La fauna de los escritores sin compromiso
¡Cuántas veces he deseado trabajar una novela, que
como las de Flaubert, se compusiera de panorámicos lienzos…! Mas hoy, entre los
ruidos de un edificio social que se desmorona inevitablemente, no es posible
pensar en bordados. – Roberto Arlt
El silencio frente a la inmoralidad tiene que ser
duramente censurado. Si se permite hablar, sea de manera verbal o escrita,
callar es una opción que no puede justificarse cuando las desdichas nos golpean
en la cara. Todo aquél que haya logrado tomar consciencia del bien, cuya
defensa resulta indispensable, debe condenar las expresiones de la malicia.
Hubo épocas en que, por la bestialidad del régimen, las críticas se respondían
con guillotinas, proyectiles o apresamientos. No podemos desconocer que, por
desgracia, existen todavía predicadores de una situación tan ominosa como ésa.
Sin embargo, entretanto haya un resquicio de libertad, se nos impone una obligación
que no corresponde incumplir. Huelga decir que la carga es mayor para quienes,
por diferentes motivos, accedieron a un nivel intelectual en el cual las ideas
pueden ser expuestas sin demasiadas dificultades. El ejercicio de la reflexión
autónoma trae consigo ese deber.
Si bien gran parte del siglo XX, principalmente,
estuvo signada por el compromiso intelectual, muchos escritores quieren que
nuestro tiempo no deje lugar para las preocupaciones de naturaleza política.
Una insensatez de tal envergadura tiene que rebatirse sin conmiseración. Yo no
exijo la presencia de autores que, como André Malraux, recurran al plomo para
defender ideales; esa beligerancia es excepcional. Además, la figura del
combatiente con alma literaria fue mancillada por guerrilleros que, sedientos
de inmortalidad, redactaban diarios mientras oprimían el gatillo y ejecutaban
al correligionario. Empero, es inobjetable que, debido a la gravedad de las
circunstancias, podría irrumpir esa urgencia, volviéndose necesario intervenir
en el conflicto. Desde luego, ésta es una labor que, por las habilidades
requeridas, no podría asumir cualquiera.

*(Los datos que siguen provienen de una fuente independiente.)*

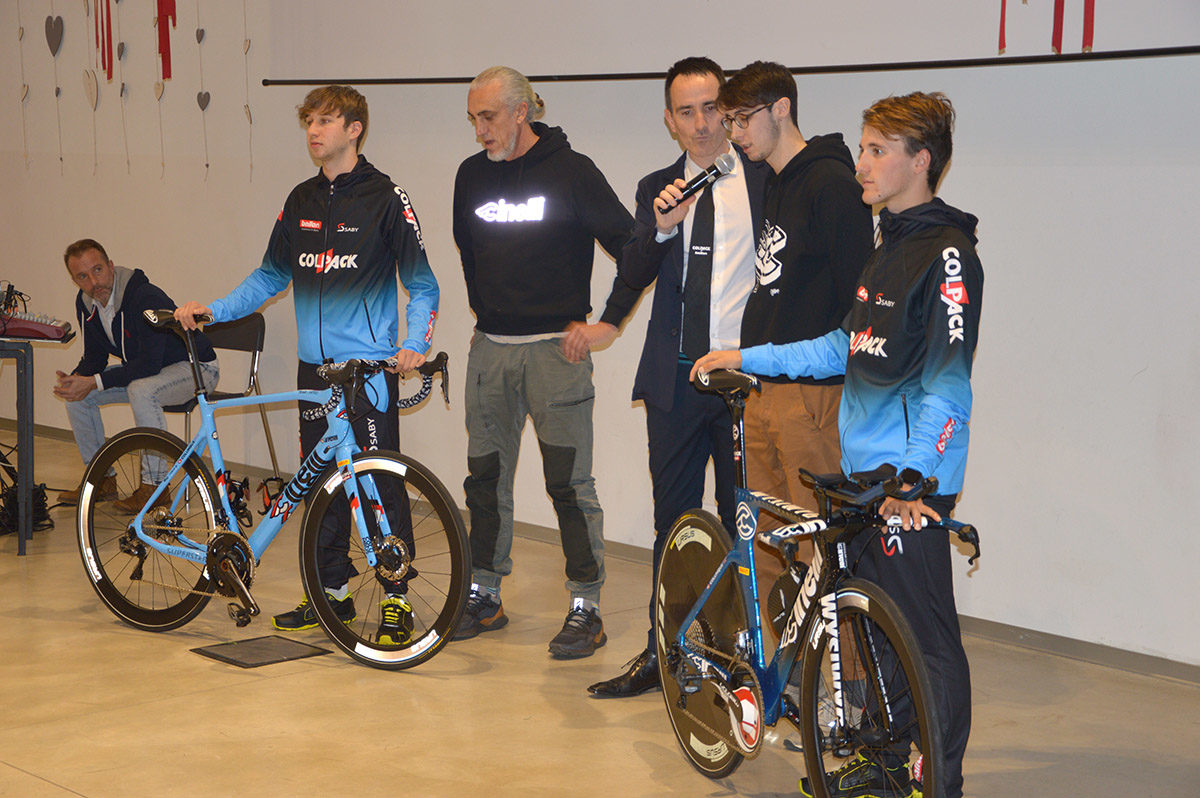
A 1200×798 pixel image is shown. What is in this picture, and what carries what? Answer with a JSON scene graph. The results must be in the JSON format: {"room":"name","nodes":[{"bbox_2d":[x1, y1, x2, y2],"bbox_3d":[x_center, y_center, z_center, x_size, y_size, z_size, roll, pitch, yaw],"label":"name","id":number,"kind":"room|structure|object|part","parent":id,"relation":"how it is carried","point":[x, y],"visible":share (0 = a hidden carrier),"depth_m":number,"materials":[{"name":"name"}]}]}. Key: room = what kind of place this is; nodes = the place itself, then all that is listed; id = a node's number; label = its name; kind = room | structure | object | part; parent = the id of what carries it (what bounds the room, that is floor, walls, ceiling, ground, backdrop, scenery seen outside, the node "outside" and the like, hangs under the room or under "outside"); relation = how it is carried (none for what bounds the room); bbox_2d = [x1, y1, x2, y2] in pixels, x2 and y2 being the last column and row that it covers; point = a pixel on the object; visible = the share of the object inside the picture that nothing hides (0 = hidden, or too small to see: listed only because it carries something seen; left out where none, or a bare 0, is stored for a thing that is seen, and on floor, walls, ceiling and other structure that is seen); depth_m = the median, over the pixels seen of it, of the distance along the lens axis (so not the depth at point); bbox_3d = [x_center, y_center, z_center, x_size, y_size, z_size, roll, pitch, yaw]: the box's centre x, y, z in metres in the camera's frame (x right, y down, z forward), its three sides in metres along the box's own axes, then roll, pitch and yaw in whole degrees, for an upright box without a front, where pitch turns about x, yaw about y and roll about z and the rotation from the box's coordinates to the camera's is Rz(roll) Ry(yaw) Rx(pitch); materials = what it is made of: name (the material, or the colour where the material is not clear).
{"room":"event hall","nodes":[
{"label":"event hall","id":0,"kind":"room"},
{"bbox_2d":[0,416,1198,797],"bbox_3d":[-2.050,0.911,5.387,6.189,0.112,11.981,-6,9,-42],"label":"floor","id":1,"kind":"structure","parent":0,"point":[69,796],"depth_m":5.80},
{"bbox_2d":[0,340,34,555],"bbox_3d":[-2.482,0.152,8.197,0.743,0.731,0.801,-6,9,-42],"label":"table","id":2,"kind":"object","parent":1,"relation":"on","point":[22,440],"visible":0.96,"depth_m":7.96,"materials":[{"name":"metal"}]},
{"bbox_2d":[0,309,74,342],"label":"audio mixer","id":3,"kind":"object","parent":2,"relation":"on","point":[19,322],"visible":0.95,"depth_m":8.17,"materials":[{"name":"red plastic"}]},
{"bbox_2d":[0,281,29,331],"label":"cable","id":4,"kind":"object","parent":3,"relation":"on","point":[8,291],"visible":0.93,"depth_m":8.50,"materials":[{"name":"black plastic"}]},
{"bbox_2d":[0,446,53,537],"bbox_3d":[-2.370,0.282,8.566,0.464,0.403,0.583,-6,9,-42],"label":"cable bundle","id":5,"kind":"object","parent":1,"relation":"on","point":[8,494],"visible":0.7,"depth_m":8.54,"materials":[{"name":"black"}]},
{"bbox_2d":[168,311,278,505],"bbox_3d":[-1.563,0.060,8.857,0.456,0.763,0.483,4,8,28],"label":"folding chair","id":6,"kind":"object","parent":1,"relation":"on","point":[259,338],"visible":0.45,"depth_m":8.94,"materials":[{"name":"black"}]},
{"bbox_2d":[47,238,218,511],"bbox_3d":[-1.878,-0.108,8.912,0.728,1.036,0.556,5,8,34],"label":"man","id":7,"kind":"object","parent":6,"relation":"on","point":[135,371],"visible":0.84,"depth_m":8.81},
{"bbox_2d":[191,634,329,668],"bbox_3d":[-0.982,0.724,6.442,0.294,0.011,0.297,-6,9,-42],"label":"floor plate","id":8,"kind":"object","parent":1,"relation":"in","point":[221,657],"visible":0.98,"depth_m":6.42,"materials":[{"name":"black metal"}]},
{"bbox_2d":[80,323,477,670],"bbox_3d":[-0.930,0.251,6.549,1.492,0.940,0.488,5,8,34],"label":"bicycle","id":9,"kind":"object","parent":1,"relation":"on","point":[179,554],"visible":0.98,"depth_m":6.53,"materials":[{"name":"metal"}]},
{"bbox_3d":[-1.374,0.406,6.800,0.477,0.600,0.256,5,8,34],"label":"wheel","id":10,"kind":"part","parent":9,"relation":"part of","materials":[{"name":"black rubber"}]},
{"bbox_3d":[-0.634,0.473,6.395,0.543,0.590,0.213,5,8,34],"label":"wheel","id":11,"kind":"part","parent":9,"relation":"part of","materials":[{"name":"black rubber"}]},
{"bbox_2d":[183,85,441,647],"bbox_3d":[-0.820,-0.119,6.777,0.537,1.615,0.822,-6,9,-42],"label":"man","id":12,"kind":"object","parent":1,"relation":"on","point":[325,182],"visible":0.92,"depth_m":6.64},
{"bbox_2d":[447,61,634,665],"bbox_3d":[-0.169,-0.129,6.664,0.659,1.688,0.564,5,9,35],"label":"man","id":13,"kind":"object","parent":1,"relation":"on","point":[588,182],"visible":0.99,"depth_m":6.51},
{"bbox_2d":[587,53,773,694],"bbox_3d":[0.323,-0.074,6.090,0.661,1.683,0.534,-6,9,-42],"label":"man","id":14,"kind":"object","parent":1,"relation":"on","point":[682,168],"visible":0.83,"depth_m":5.91},
{"bbox_2d":[659,150,737,213],"bbox_3d":[0.248,-0.555,5.776,0.208,0.134,0.092,-6,9,-42],"label":"microphone","id":15,"kind":"object","parent":14,"relation":"in","point":[717,173],"visible":0.93,"depth_m":5.75,"materials":[{"name":"black metal"}]},
{"bbox_2d":[713,56,877,707],"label":"man","id":16,"kind":"object","parent":1,"relation":"on","point":[801,182],"visible":0.78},
{"bbox_2d":[646,365,983,797],"bbox_3d":[0.448,0.449,4.922,0.475,0.959,1.394,-2,7,-19],"label":"bicycle","id":17,"kind":"object","parent":1,"relation":"on","point":[719,687],"visible":0.95,"depth_m":4.86,"materials":[{"name":"metal"}]},
{"bbox_3d":[0.254,0.614,5.397,0.175,0.597,0.493,-2,7,-19],"label":"wheel","id":18,"kind":"part","parent":17,"relation":"part of","materials":[{"name":"black"}]},
{"bbox_3d":[0.556,0.716,4.695,0.208,0.564,0.428,-6,9,-44],"label":"wheel","id":19,"kind":"part","parent":17,"relation":"part of","materials":[{"name":"black"}]},
{"bbox_2d":[695,88,983,797],"bbox_3d":[0.605,0.113,5.011,0.523,1.603,0.761,-4,8,-27],"label":"man","id":20,"kind":"object","parent":1,"relation":"on","point":[933,378],"visible":0.88,"depth_m":4.83},
{"bbox_2d":[0,0,1199,669],"bbox_3d":[-0.066,-1.096,7.785,0.217,3.303,12.355,-6,9,-42],"label":"wall","id":21,"kind":"structure","parent":0,"point":[968,152],"depth_m":7.06,"materials":[{"name":"white paint"}]},
{"bbox_2d":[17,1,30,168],"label":"heart decoration","id":22,"kind":"object","parent":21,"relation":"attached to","point":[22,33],"visible":0.98,"depth_m":10.72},
{"bbox_2d":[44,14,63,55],"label":"heart decoration","id":23,"kind":"object","parent":21,"relation":"attached to","point":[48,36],"visible":0.98,"depth_m":10.43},
{"bbox_2d":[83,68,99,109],"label":"heart ornament","id":24,"kind":"object","parent":21,"relation":"attached to","point":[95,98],"visible":0.98,"depth_m":10.02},
{"bbox_2d":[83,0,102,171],"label":"heart decoration","id":25,"kind":"object","parent":21,"relation":"attached to","point":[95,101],"visible":0.98,"depth_m":10.20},
{"bbox_2d":[94,0,114,80],"bbox_3d":[-2.279,-1.802,10.266,0.062,0.661,0.157,-6,9,-42],"label":"red ribbon","id":26,"kind":"object","parent":21,"relation":"attached to","point":[102,29],"visible":0.97,"depth_m":10.27,"materials":[{"name":"red"}]},
{"bbox_2d":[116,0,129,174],"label":"heart decoration","id":27,"kind":"object","parent":21,"relation":"attached to","point":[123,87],"visible":0.98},
{"bbox_2d":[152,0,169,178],"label":"decoration","id":28,"kind":"object","parent":21,"relation":"attached to","point":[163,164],"visible":0.98,"depth_m":9.69,"materials":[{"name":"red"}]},
{"bbox_2d":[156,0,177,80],"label":"red ribbon","id":29,"kind":"object","parent":21,"relation":"attached to","point":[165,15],"visible":0.98,"depth_m":9.75,"materials":[{"name":"red"}]},
{"bbox_2d":[193,0,210,180],"bbox_3d":[-1.709,-1.431,9.581,0.045,0.984,0.077,-6,9,-42],"label":"heart decoration","id":30,"kind":"object","parent":21,"relation":"attached to","point":[207,166],"visible":0.97,"depth_m":9.58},
{"bbox_2d":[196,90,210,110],"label":"heart ornament","id":31,"kind":"object","parent":21,"relation":"attached to","point":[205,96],"visible":0.97,"depth_m":9.40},
{"bbox_2d":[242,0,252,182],"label":"heart decoration","id":32,"kind":"object","parent":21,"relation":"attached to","point":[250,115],"visible":0.99,"depth_m":9.38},
{"bbox_2d":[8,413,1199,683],"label":"baseboard","id":33,"kind":"structure","parent":21,"relation":"attached to","point":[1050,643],"depth_m":6.55,"materials":[{"name":"grey"}]},
{"bbox_2d":[257,45,1199,86],"bbox_3d":[0.451,-1.029,6.883,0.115,0.037,4.567,-6,9,-42],"label":"wall rail","id":34,"kind":"object","parent":21,"relation":"attached to","point":[1172,50],"visible":0.97,"depth_m":6.66,"materials":[{"name":"black metal"}]},
{"bbox_2d":[998,0,1006,53],"bbox_3d":[1.154,-1.260,6.351,0.034,0.510,0.044,-6,9,-42],"label":"red ribbon","id":35,"kind":"object","parent":21,"relation":"attached to","point":[1003,19],"visible":0.98,"depth_m":6.37,"materials":[{"name":"red"}]},
{"bbox_2d":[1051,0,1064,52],"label":"red ribbon","id":36,"kind":"object","parent":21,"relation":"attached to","point":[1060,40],"visible":0.95,"depth_m":6.48,"materials":[{"name":"red"}]},
{"bbox_2d":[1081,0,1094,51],"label":"red ribbon","id":37,"kind":"object","parent":21,"relation":"attached to","point":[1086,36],"visible":0.92,"depth_m":6.34,"materials":[{"name":"red"}]}
]}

Lo que no admite ninguna excepción es
el deber de respaldar a quien batalle por nuestros principios.
Aunque la gestión de los negocios públicos esté
protagonizada, en general, por hombres mediocres, bufones y corruptos, evitar
su consideración es un despropósito que no se disculpa. Enorgullecerse de no
tener ningún interés en la conducción del Estado, más aún cuando éste se dirige
a triturar al individuo, desnuda una convicción que será siempre dañina para
nuestra convivencia. No hay guarida que nos salve de la devastación
totalitaria; las gracias del ruiseñor alivian los días en el calabozo, pero
jamás frenan esa reclusión. Nadie discute que, por la cíclica repetición de
sandeces, pueda dominarnos el pesimismo, fundando desconfianzas en torno a
cualquier mejoramiento. Es menos frustrante ocuparse de los problemas
personales, incluso emotivos, que aventurarse a enfrentar las miserias
colectivas. Con todo, dado que ni siquiera la condición literaria puede liberar
de una necesidad como coexistir, no parece inteligente conceder
irrestrictamente a otros esas potestades. Los ciudadanos están en la obligación
de asediar al gobernante, fiscalizando decisiones que, a menudo, implican
abusos.
El desdén
por lo político puede impedir la tranquilidad que se precisa para disfrutar de
la ficción, las conmociones líricas y los dramas del vivir, entre otras
invenciones. Las extravagancias del genial Oscar Wilde fueron posibles en un
ambiente de libertad. El momento en que las convenciones lo perturbaron,
evidenciando la urgencia de cambios normativos, quedó claro cuán vulnerable
podía ser su purismo. En algún instante, la realidad estremecerá esa torre
donde creímos estar seguros. Aun Borges, mortal que encontraba tediosas las
actividades conectadas con el uso del poder, atacó al peronismo, soportando
después la venganza de un régimen contrario a sus valores. Porque la misma
lucidez que aleja de las apreciaciones corrientes, en distintos campos, debe
acabar con el indiferentismo. Dar la espalda equivale a facilitar el
sometimiento. Por consiguiente, no basta con citarse para leer fogosamente a
Rimbaud; es también imprescindible que las reuniones tengan al espíritu subversivo
como musa.
El
autor es escritor, filósofo y abogado.